For Junger, his current job of covering wars and states of social unrest fills him with awe. ``Among other things, it is very exciting,'' said Junger. ``I try to balance my sense of excitement with the more abstract knowledge that this is a terrible tragedy.

``People say it is voyeuristic and exploitative. I think I am a hell of a lot more bothered by what is happening than they are because I went over there. I have a deeper sense of the tragedy.''

In the second Kosovo essay, Junger reports movingly on the field autopsy of a murdered 86-year-old Albanian farmer, as the man's grandson witnesses the procedure. Junger writes with compassion about the horrible toll armies take on civilian populations.

Junger has a contract to write for Vanity Fair, where he covered the unrest in Macedonia in June. ``This is going to sound hopelessly noble, but I feel that journalists have a responsibility to document and broadcast the suffering of powerless people,'' he said. ``We have access to so much power, and we can galvanize a collective horror at some of the tragedies in the world.''

Along the way, Junger has had some close brushes with mortality. In Macedonia, Junger's hotel was stormed by hoodlums protesting the government's peace accord with Albanian rebels. ``There was this crowd of 5,000 very, very ugly skinheads. It was a completely uncontrolled force, very terrifying. They would've killed us if they could,'' he said.

In Sierra Leone in 2000, Junger was briefly held hostage by a group of boy soldiers. ``It was a delicate situation,'' he said. ``I was amazed at the psychic volatility of these kids.''

Junger's writing from Kosovo compares favorably to Polish journalist Ryszard Kapuscinski's ``The Soccer Wars,'' a masterpiece of war journalism. Junger details passing a massacre site, going past the probable Serbian killers: ``As we passed, the men at the bunker were posing for a group portrait -- the destroyed town in the background, their machine guns wedged in the crooks of their arms. The men grinned broadly at us. One of them wasn't holding a gun in his hands. He was holding a huge double-bladed ax.''

Junger is developing another book project, but demurred on discussing the subject matter. He also doesn't write his books with bestsellers in mind: ``I didn't write `The Perfect Storm' saying `Whoa, great topic, big bestseller.' I wrote the first book because I really liked the idea.
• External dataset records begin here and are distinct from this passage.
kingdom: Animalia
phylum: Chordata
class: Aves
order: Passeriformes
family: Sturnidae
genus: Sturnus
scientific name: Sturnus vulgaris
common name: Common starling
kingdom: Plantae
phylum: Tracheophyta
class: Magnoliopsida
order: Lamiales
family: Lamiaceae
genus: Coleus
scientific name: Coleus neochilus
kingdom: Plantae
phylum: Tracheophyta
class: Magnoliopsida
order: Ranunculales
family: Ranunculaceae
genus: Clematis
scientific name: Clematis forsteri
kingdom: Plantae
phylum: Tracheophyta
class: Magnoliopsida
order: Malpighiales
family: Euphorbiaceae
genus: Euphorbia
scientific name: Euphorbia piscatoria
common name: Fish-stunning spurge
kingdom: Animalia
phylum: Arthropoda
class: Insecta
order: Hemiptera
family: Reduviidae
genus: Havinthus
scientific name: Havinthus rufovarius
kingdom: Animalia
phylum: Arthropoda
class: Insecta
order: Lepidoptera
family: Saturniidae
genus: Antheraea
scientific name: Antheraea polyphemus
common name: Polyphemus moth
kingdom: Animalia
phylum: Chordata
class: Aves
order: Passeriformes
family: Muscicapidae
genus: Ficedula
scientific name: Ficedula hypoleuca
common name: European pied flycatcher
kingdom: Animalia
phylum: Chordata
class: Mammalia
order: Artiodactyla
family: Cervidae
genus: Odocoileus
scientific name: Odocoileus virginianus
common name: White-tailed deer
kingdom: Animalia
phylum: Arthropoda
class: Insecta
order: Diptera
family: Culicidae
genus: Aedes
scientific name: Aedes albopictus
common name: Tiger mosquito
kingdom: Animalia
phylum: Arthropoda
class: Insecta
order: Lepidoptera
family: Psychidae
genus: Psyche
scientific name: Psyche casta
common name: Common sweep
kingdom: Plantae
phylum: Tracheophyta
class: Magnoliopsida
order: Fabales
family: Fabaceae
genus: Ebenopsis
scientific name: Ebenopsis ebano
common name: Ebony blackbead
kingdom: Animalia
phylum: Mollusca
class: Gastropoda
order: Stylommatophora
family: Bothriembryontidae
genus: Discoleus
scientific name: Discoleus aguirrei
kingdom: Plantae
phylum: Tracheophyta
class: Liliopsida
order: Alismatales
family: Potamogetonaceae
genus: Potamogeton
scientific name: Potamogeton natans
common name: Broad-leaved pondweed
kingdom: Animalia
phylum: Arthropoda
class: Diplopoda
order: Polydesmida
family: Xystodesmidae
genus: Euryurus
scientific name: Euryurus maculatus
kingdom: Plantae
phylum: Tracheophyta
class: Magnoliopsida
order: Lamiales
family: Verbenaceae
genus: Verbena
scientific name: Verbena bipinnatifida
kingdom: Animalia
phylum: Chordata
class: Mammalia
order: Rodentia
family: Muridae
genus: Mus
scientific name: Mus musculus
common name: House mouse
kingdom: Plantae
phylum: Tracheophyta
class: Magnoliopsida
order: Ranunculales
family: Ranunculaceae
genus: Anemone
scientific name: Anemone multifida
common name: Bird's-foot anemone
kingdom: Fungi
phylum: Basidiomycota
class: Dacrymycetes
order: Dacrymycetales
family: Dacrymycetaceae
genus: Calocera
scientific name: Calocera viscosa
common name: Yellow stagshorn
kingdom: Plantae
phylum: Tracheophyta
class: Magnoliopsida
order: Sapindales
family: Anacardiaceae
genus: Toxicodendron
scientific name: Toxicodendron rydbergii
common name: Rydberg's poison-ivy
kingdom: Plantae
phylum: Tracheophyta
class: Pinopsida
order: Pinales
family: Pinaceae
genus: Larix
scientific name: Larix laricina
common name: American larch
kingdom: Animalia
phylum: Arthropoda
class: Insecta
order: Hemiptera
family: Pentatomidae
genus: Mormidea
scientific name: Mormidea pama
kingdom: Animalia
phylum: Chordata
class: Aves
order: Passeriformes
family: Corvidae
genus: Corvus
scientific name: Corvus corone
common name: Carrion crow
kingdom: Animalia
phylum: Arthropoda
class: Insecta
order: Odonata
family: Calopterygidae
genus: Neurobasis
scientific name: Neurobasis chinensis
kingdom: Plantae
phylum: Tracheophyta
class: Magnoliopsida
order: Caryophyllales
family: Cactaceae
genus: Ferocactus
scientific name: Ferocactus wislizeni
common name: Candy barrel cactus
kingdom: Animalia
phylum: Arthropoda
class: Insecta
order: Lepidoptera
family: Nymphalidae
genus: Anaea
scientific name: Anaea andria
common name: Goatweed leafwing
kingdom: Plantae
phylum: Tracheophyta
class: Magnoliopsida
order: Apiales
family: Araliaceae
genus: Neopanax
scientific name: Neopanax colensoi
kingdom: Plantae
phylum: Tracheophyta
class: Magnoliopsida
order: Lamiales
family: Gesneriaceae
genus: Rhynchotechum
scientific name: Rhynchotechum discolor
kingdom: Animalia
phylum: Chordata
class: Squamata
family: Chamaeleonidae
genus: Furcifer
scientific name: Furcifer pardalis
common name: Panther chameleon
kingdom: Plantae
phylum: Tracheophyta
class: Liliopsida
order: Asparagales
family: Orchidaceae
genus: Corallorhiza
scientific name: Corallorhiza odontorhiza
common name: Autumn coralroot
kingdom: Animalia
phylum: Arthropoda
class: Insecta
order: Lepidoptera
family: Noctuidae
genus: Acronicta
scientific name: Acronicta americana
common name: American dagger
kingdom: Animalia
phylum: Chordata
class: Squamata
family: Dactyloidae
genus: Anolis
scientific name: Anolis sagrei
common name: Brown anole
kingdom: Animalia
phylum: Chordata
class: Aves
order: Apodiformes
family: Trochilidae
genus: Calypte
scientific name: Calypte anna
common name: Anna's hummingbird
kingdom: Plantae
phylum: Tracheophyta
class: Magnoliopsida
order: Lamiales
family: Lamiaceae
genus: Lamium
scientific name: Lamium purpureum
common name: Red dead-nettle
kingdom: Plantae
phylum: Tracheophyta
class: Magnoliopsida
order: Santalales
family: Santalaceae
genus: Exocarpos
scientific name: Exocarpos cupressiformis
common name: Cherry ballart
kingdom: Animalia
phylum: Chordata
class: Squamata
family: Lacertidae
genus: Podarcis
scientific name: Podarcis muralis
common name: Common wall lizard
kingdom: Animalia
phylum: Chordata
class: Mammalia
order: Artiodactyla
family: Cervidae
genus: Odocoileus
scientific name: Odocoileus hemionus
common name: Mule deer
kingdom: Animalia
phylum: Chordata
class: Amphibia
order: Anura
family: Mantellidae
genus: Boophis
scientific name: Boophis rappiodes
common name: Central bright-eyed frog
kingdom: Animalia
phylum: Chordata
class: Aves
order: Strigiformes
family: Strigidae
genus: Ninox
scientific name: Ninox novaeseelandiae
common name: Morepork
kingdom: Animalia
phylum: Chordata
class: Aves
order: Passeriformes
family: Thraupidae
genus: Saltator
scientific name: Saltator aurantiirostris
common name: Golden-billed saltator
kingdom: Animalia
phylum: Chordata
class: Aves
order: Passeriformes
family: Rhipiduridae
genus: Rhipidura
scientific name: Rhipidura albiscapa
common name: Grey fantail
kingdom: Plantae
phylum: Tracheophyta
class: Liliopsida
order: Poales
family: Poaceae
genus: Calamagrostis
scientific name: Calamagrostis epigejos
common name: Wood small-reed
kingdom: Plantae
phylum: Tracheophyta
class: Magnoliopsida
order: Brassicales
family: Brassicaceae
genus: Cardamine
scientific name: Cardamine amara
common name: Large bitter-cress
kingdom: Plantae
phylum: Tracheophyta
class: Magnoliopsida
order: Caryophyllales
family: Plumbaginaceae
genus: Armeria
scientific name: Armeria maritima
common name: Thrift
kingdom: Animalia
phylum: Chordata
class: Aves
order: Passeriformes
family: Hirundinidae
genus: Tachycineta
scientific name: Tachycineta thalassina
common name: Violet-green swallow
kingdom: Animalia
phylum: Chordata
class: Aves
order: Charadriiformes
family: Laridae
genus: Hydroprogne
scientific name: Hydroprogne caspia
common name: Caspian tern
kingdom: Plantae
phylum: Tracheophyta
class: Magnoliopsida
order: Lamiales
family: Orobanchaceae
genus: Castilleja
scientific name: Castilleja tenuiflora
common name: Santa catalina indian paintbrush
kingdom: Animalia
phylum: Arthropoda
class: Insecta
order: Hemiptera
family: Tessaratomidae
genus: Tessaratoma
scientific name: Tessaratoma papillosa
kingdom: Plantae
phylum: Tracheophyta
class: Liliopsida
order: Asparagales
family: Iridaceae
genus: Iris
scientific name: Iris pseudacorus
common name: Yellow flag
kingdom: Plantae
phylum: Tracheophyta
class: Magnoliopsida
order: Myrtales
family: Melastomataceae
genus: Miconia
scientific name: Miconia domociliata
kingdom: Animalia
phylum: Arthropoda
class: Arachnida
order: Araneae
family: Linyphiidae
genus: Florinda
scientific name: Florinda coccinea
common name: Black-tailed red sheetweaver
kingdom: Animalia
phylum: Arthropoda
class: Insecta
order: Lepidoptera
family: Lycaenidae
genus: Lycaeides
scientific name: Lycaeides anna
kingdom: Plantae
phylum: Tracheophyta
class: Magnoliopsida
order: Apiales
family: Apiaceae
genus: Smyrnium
``I don't see myself as a bestselling author,'' said Junger. ``That is not the identity that I am drawn to.'' After the success of ``The Perfect Storm,'' Junger went back to journalism: ``I wanted to establish myself as a serious journalist. That's what I was before, with less success, and I reverted back to that. I feel that isolates me from having to write another bestseller or classic.''

After his October book tour, Junger hopes to get back into Afghanistan, to cover the potential U.S. attack on the Taliban. The talk turned somber when the murdered Massoud was brought up. After 20 years of fighting the Soviets and the Taliban, Massoud was blown up by two Arab men posing as journalists. The bomb was in the video camera. ``I don't think the rebels have anyone with the brilliance or charisma I saw in Massoud,'' said Junger. ``With the possibility of U.S. weapons, the rebels may not need that.''

Junger's next trip to Afghanistan will be risky. ``You go in by helicopter,'' said Junger mattter-of-factly. ``The main threat is the Taliban MiGs,'' their warplanes. ``A helicopter is no match for that.''

Dylan Foley lives in New York and writes about books for the Denver Post, the Cleveland Plain Dealer and other publications. He wrote this article for the Courant.